»»

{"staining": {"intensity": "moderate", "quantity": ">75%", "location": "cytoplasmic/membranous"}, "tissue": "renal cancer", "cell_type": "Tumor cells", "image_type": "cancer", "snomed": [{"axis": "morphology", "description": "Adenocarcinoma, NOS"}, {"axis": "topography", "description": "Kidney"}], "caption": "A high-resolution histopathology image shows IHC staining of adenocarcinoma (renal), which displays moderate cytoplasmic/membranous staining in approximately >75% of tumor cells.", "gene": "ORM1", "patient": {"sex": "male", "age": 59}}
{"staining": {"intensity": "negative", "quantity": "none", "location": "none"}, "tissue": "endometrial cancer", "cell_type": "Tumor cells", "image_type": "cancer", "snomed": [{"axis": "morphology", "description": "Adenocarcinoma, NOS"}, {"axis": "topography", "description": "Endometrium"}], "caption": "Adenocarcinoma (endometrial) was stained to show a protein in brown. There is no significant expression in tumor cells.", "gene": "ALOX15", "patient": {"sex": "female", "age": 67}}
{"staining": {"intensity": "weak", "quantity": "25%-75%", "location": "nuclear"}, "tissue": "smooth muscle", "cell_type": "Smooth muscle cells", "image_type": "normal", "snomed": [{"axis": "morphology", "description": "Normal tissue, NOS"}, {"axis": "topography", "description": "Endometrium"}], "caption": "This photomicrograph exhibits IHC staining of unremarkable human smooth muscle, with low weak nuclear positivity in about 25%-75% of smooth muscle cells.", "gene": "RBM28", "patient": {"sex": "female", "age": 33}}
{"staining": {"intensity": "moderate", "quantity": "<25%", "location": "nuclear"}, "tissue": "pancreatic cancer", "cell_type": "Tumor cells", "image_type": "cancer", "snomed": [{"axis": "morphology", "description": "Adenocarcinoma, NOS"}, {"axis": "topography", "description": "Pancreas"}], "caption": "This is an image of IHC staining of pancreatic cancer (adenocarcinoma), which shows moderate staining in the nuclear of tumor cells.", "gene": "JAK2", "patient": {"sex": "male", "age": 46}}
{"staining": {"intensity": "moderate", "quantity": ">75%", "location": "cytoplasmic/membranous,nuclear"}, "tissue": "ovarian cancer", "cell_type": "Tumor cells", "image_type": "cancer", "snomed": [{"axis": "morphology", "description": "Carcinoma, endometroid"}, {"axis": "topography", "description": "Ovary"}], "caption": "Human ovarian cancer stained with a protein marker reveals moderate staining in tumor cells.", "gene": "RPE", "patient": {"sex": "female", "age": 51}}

««

PROBLEM DETAILS:
The line with "photomicrograph exhibits IHC" marks the end; reproduce exactly every line from the start of the entries up to it, that line included.

PROBLEM SOLUTION:
{"staining": {"intensity": "moderate", "quantity": ">75%", "location": "cytoplasmic/membranous"}, "tissue": "renal cancer", "cell_type": "Tumor cells", "image_type": "cancer", "snomed": [{"axis": "morphology", "description": "Adenocarcinoma, NOS"}, {"axis": "topography", "description": "Kidney"}], "caption": "A high-resolution histopathology image shows IHC staining of adenocarcinoma (renal), which displays moderate cytoplasmic/membranous staining in approximately >75% of tumor cells.", "gene": "ORM1", "patient": {"sex": "male", "age": 59}}
{"staining": {"intensity": "negative", "quantity": "none", "location": "none"}, "tissue": "endometrial cancer", "cell_type": "Tumor cells", "image_type": "cancer", "snomed": [{"axis": "morphology", "description": "Adenocarcinoma, NOS"}, {"axis": "topography", "description": "Endometrium"}], "caption": "Adenocarcinoma (endometrial) was stained to show a protein in brown. There is no significant expression in tumor cells.", "gene": "ALOX15", "patient": {"sex": "female", "age": 67}}
{"staining": {"intensity": "weak", "quantity": "25%-75%", "location": "nuclear"}, "tissue": "smooth muscle", "cell_type": "Smooth muscle cells", "image_type": "normal", "snomed": [{"axis": "morphology", "description": "Normal tissue, NOS"}, {"axis": "topography", "description": "Endometrium"}], "caption": "This photomicrograph exhibits IHC staining of unremarkable human smooth muscle, with low weak nuclear positivity in about 25%-75% of smooth muscle cells.", "gene": "RBM28", "patient": {"sex": "female", "age": 33}}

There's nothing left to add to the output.